Bill Lange was aboard Knorr in 1985 when the Woods Hole Oceanographic Institution research vessel brought back the first grainy black-and-white images of Titanic resting on the seafloor. Ever since, Lange has made it his quest to push the boundaries of imaging technology, engineering one-of-a-kind camera systems and operating them in the deepest and most extreme parts of the world’s oceans.
Lange, who directs the Advanced Imaging and Visualization Laboratory at WHOI, has returned to the Titanic site several times. He played a major role in a 2010 expedition that yielded new, richly detailed views of the ship and wreck site that were published in 2012, the 100th anniversary of Titanic’s sinking.
The original Navy-funded expeditions in 1985 and 1986 used Titanic as a target to test pioneering deep-sea technology. Were camera systems on the list?
Bob Ballard and a few of us had dreams of bringing color video back from the deep, but camera systems to do that didn’t exist at the time. Designing a deep-sea camera system is a lot more than just taking a camera off the shelf and putting it in a pressure-resistant tube. There’s a lot of engineering that goes into making these cameras work efficiently at depths of more than 13,000 feet, withstand pressures of 10,000 pounds per square inch and a range of temperatures from 100°F on deck to near freezing on the seafloor; operate on really low power; and produce high-optical-resolution images in very low light levels. There really isn’t a big market for camera systems like that, so it’s not economical for a commercial vendor to build one.
As it turned out, Titanic has been a great driver for advancing our imaging, lighting, and other technologies in the deep sea. The constant desire of people to know more about Titanic has provided funding and resources to go back to Titanic over the years. It helped drive our desire to keep bringing technology to the next level and improving the imaging capabilities for the scientists and the public.

Task A:
Answer these questions about the Bill Lange interview:
(i) In what year did Knorr bring back the first images of Titanic on the seafloor?
(ii) Which laboratory at WHOI does Lange direct?
(iii) What pressure must a deep-sea camera withstand at depths of more than 13,000 feet?
Task B: Reproduce word for word the part of the Bill Lange interview running from "Bill Lange was" up to and including "on the list?".
Task C: Carry the Bill Lange interview further, picking up after its final sentence.

(Records from a data collection)
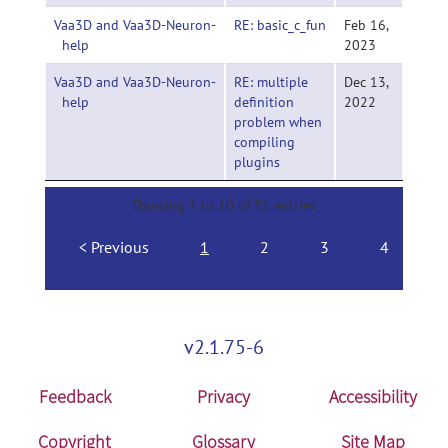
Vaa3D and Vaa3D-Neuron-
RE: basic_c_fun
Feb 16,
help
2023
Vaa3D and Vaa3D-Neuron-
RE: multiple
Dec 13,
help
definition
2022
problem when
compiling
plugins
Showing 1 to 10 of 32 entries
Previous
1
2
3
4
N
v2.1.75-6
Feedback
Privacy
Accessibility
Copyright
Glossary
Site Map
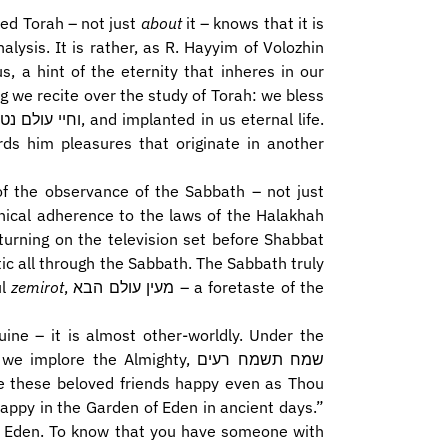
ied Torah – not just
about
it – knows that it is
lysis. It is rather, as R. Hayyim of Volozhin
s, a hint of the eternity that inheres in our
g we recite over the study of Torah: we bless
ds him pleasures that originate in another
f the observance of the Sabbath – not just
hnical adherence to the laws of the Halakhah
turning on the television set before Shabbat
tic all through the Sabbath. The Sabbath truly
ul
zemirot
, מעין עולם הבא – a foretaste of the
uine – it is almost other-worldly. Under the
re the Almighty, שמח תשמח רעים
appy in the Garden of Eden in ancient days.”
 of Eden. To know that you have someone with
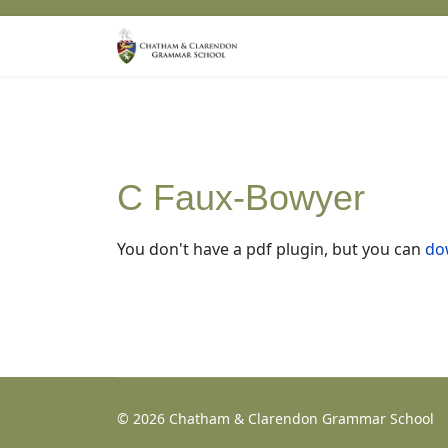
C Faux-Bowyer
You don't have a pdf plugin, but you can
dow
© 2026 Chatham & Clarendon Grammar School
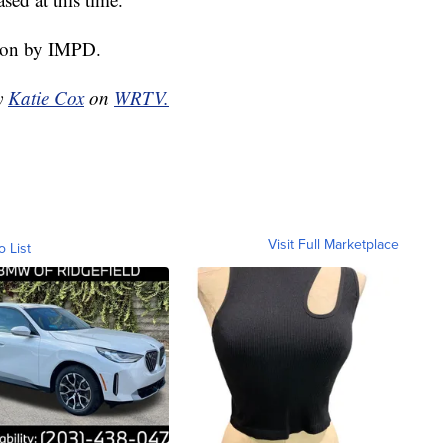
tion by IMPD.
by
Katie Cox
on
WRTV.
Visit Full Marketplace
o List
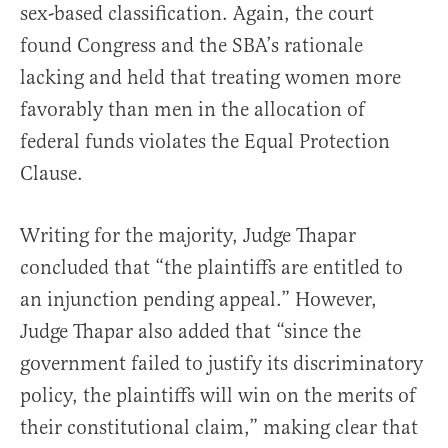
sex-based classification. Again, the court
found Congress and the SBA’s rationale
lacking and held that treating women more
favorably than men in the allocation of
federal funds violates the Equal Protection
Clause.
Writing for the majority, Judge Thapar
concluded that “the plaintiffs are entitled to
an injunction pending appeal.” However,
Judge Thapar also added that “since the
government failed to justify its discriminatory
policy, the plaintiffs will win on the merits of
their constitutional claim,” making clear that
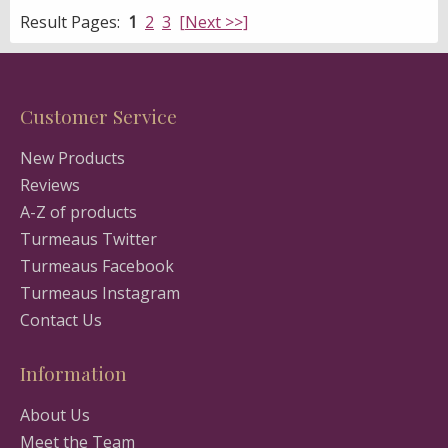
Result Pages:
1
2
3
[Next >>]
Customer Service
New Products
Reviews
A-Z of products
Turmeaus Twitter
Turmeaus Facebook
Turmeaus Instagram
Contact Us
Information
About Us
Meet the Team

Answer A:
(i) 1985
(ii) The Advanced Imaging and Visualization Laboratory
(iii) 10,000 pounds per square inch

Answer B:
Bill Lange was aboard Knorr in 1985 when the Woods Hole Oceanographic Institution research vessel brought back the first grainy black-and-white images of Titanic resting on the seafloor. Ever since, Lange has made it his quest to push the boundaries of imaging technology, engineering one-of-a-kind camera systems and operating them in the deepest and most extreme parts of the world’s oceans.
Lange, who directs the Advanced Imaging and Visualization Laboratory at WHOI, has returned to the Titanic site several times. He played a major role in a 2010 expedition that yielded new, richly detailed views of the ship and wreck site that were published in 2012, the 100th anniversary of Titanic’s sinking.
The original Navy-funded expeditions in 1985 and 1986 used Titanic as a target to test pioneering deep-sea technology. Were camera systems on the list?

Answer C:
What was the state-of-the-art technology in 1985?
The Argo towed camera sled system developed by Bob Ballard in 1985 was a paradigm shift. In the past, scientists had towed underwater metal sleds with 35-millimeter cameras above the seafloor with no electrical connection to the surface. You’d bring the camera back up to the surface, remove the film, and wonder what you had documented. If you were fortunate enough, you had a way of developing the film out at sea and then knowing a day or so later what you had surveyed. You didn’t see in real time what those cameras were seeing and thus loss valuable decision and ship time.
Ballard brought the idea of delivering live video images from the depths to a surface vessel, so scientists could make decisions immediately, as opposed to days later, about where to move their vehicle next. Argo was still limited in that it had one black-and-white video channel that was grainy, but it was unique at the time because of that live ability.
What happened when you returned to Titanic in 1986?
In a very short time we went from this groundbreaking real-time video system on Argo to putting humans down there on the submersible Alvin and developing color video cameras for Alvin to bring back the first high-quality color images from Titanic. A small remotely operated vehicle Jason, Jr. was also developed to penetrate into areas that were too dangerous for Alvin.
In 1985 and 1986, part of my job was also working with [WHOI scientist] Elazar Uchupi to examine and describe each still image, each frame of video, and plotting it on a map. During the 1986 expedition, Elazar and I plotted targets and objectives for the Alvin to conduct close-up inspection imaging. Later in 1986, we published the first real archaeological site plan of the wreck. This map of the wreck stood for over 20 years as the best depiction of the site.
But as successful as the ’85 and ’86 Woods Hole expeditions were, we had gaps in the survey data. Deep in my heart, I knew we’d made some assumptions, and so I began looking at ways to try to fill in data. For decades that meant partnering with documentary and tourist groups, trying to get our camera systems installed on vehicles that were going out there and hoping we would get a dive here and there to fill in data gaps and create an even more complete map of the site.
Why has it taken so long to create a comprehensive map of the wreck site?
People haven’t gone out with the desire to map. They’ve gone out with the desire to create documentaries. The two goals are quite different.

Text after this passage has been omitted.